Ils sont acteurs d’espérance parce qu’il sont capables de faire face à la réalité de la mort à l’œuvre dans le monde sans être terrassés par la perspective d’une humanité abandonnée à ses seules forces. Parce qu’ils peuvent être lucides sur la réalité, ils ont le courage et la force de combattre pour le transformer. Parce qu’ils se savent « sauvés », ils ne désespèrent jamais de l’avenir des hommes. Parce qu’ils ne désespèrent jamais, ils ne se lassent pas d’agir.
Si vous avez accueilli la grâce de reconnaître le Sauveur du monde dans la faiblesse de l’enfant nouveau-né, alors aucune puissance ne peut rien contre vous et vous pouvez marcher dans la sérénité de ceux qui se savent faibles et dont la seule force en ce monde est l’amour. Vous pouvez affronter les épreuves quotidiennes de la santé, de la vie familiale, du travail ou du chômage. Vous pouvez prendre votre part des luttes que mènent les hommes contre la faim, la maladie et la guerre. Mais parce que vous savez l’homme plus grand que la nourriture, plus grand que la prospérité, plus grand que la santé, plus grand même que la paix, jamais vos luttes ne vous autorisent à faire des êtres humains les instruments de votre action, si louable soit-elle.
Parce que vous savez que l’amour se révèle dans la discrétion et le secret, vous irez de préférence auprès de ceux qui comptent pour rien et que l’on ne montre pas comme les « bons pauvres » ou les bons exclus de notre société dans les émissions édifiantes. Parce que vous avez perçu le message silencieux de la grotte de Bethléem, vous avez à cour de rejoindre ceux qui sont dans la solitude et l’abandon.
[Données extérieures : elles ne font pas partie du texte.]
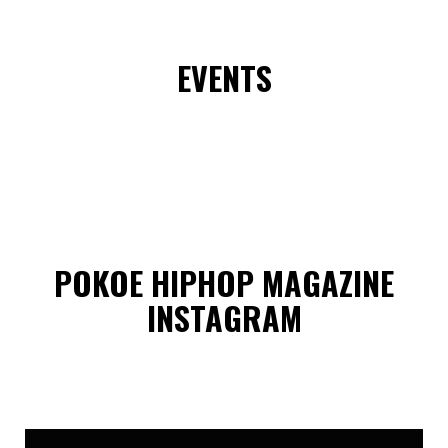
EVENTS
POKOE HIPHOP MAGAZINE
INSTAGRAM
Ce soir, chacun de nous qui est ici peut entendre l’appel silencieux du Christ en sa Nativité. Vous êtes venus pour l’adorer et vous réjouir de sa venue, alors soyez des messagers de son espérance dans notre monde en vivant dans l’amour de Dieu qui nous sauve et dans l’amour de nos frères qui attendent son salut.
Si vous vous laissez conduire dans ce chemin de pauvreté et de service, alors n’ayez pas honte de votre joie. Laissez-la éclater sans remords et acceptez que je vous souhaite de tout cour un très joyeux Noël à tous.